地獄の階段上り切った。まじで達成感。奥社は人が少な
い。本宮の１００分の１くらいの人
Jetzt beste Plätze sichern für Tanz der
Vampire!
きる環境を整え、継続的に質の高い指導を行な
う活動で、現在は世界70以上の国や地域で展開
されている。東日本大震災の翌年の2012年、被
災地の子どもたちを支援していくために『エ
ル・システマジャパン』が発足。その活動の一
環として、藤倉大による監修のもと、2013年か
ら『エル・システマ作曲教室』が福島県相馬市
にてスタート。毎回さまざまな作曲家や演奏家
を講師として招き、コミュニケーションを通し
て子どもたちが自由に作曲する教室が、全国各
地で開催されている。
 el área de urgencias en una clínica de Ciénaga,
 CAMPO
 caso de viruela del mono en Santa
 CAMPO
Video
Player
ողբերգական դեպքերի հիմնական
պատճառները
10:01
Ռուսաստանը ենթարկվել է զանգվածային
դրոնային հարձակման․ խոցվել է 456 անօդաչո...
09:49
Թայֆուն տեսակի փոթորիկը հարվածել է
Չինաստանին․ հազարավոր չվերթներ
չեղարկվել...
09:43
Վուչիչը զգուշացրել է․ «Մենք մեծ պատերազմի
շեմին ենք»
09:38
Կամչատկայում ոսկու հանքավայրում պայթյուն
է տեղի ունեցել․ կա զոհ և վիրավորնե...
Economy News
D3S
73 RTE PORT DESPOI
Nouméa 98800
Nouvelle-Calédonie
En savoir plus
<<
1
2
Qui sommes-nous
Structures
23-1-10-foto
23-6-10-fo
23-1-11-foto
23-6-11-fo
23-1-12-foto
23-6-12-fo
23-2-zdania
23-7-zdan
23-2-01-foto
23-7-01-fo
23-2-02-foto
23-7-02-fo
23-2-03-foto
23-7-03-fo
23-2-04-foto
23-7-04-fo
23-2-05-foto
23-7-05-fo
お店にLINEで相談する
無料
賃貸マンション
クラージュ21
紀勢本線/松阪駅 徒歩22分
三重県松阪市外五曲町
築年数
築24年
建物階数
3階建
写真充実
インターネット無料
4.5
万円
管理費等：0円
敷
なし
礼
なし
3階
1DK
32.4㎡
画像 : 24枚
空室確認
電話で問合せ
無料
......
Assignment:
Reproduce precisely, and with no line left out, each line from the top of the entries through the line that carries "դրոնային հարձակման․ խոցվել է 456 անօդաչո...".

Task solution:
地獄の階段上り切った。まじで達成感。奥社は人が少な
い。本宮の１００分の１くらいの人
Jetzt beste Plätze sichern für Tanz der
Vampire!
きる環境を整え、継続的に質の高い指導を行な
う活動で、現在は世界70以上の国や地域で展開
されている。東日本大震災の翌年の2012年、被
災地の子どもたちを支援していくために『エ
ル・システマジャパン』が発足。その活動の一
環として、藤倉大による監修のもと、2013年か
ら『エル・システマ作曲教室』が福島県相馬市
にてスタート。毎回さまざまな作曲家や演奏家
を講師として招き、コミュニケーションを通し
て子どもたちが自由に作曲する教室が、全国各
地で開催されている。
 el área de urgencias en una clínica de Ciénaga,
 CAMPO
 caso de viruela del mono en Santa
 CAMPO
Video
Player
ողբերգական դեպքերի հիմնական
պատճառները
10:01
Ռուսաստանը ենթարկվել է զանգվածային
դրոնային հարձակման․ խոցվել է 456 անօդաչո...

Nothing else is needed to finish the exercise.